Indyjski rząd coraz aktywniej stawia na rozwój branży dronów. Na szczególne wsparcie może liczyć przemysł, zarówno w zakresie montażu jak i produkcji komponentów do bezzałogowców.
Przyczynić ma się do tego wprowadzony w lutym tego roku zakaz importu dronów, obszarami wyłączonymi spod zakazu są jedynie drony na potrzeby wojskowe lub badawczo-rozwojowe. Rząd w ten sposób chce pobudzić gospodarkę w tym obszarze i stworzyć dogodne warunki do jej rozwoju.
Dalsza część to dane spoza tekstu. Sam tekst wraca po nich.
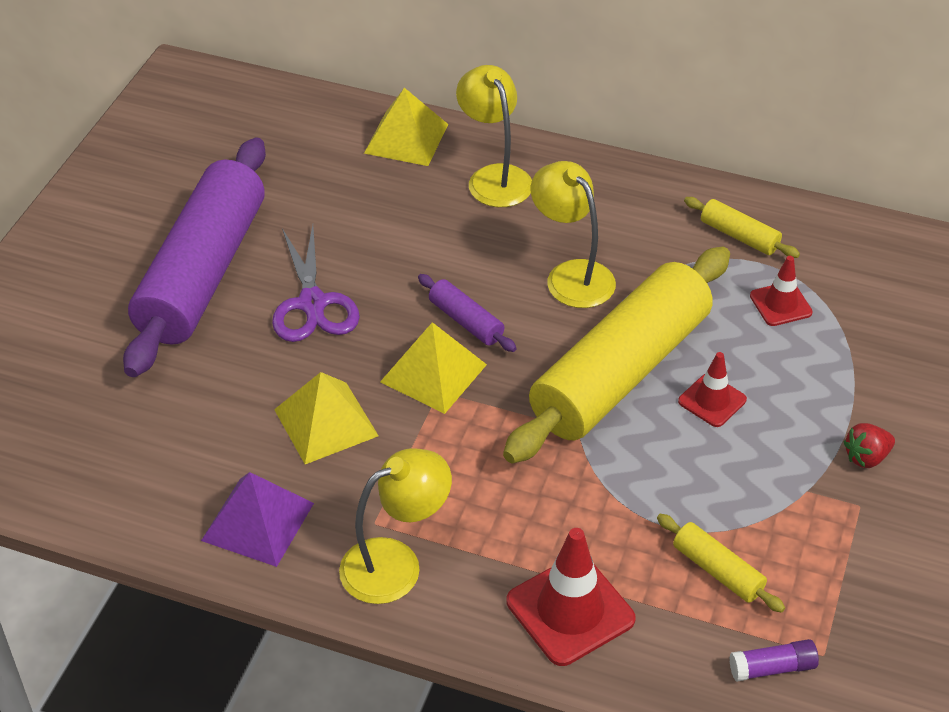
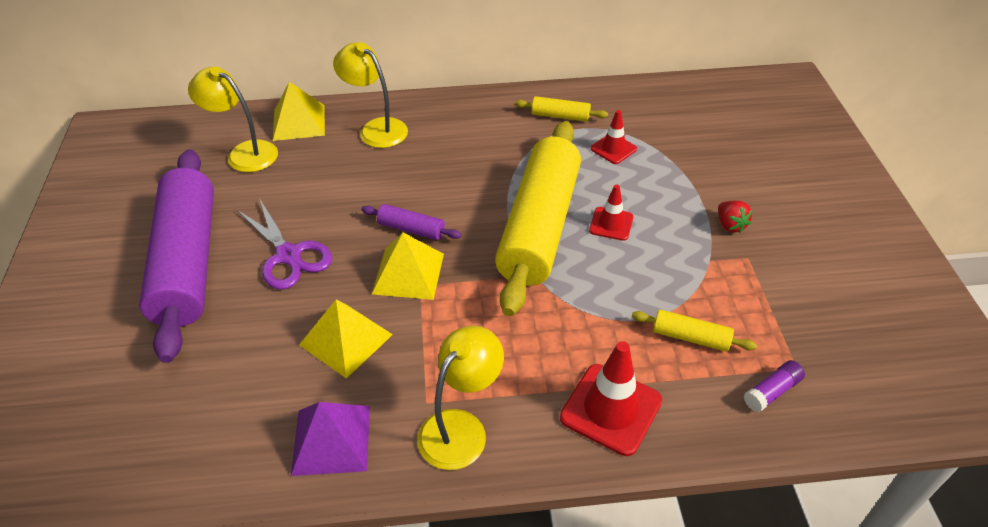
camera: 25 degrees left, 0 degrees up
(571, 275) = (467, 174): yellow lamp -> yellow lamp (244, 153)
(866, 457) = (730, 225): red strawberry -> red strawberry turned 60 degrees counterclockwise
„Drony mogą mieć znaczący wpływ na tworzenie miejsc pracy i wzrost gospodarczy ze względu na ich wszechstronność i łatwość użytkowania, zwłaszcza w odległych obszarach Indii” –twierdzi w rozmowie z BBC Amber Dubey, była sekretarz w Ministerstwie Lotnictwa Cywilnego.
Indie ze swoim ogromnymi zasobami ludzkimi, jak i twardą polityką nastawioną na rozwój innowacyjności, mogą na przestrzeni kilku lat stać się jednym z głównych graczy na rynku dronów i znacząco przyczynić się do rozwoju tej gałęzi przemysłu.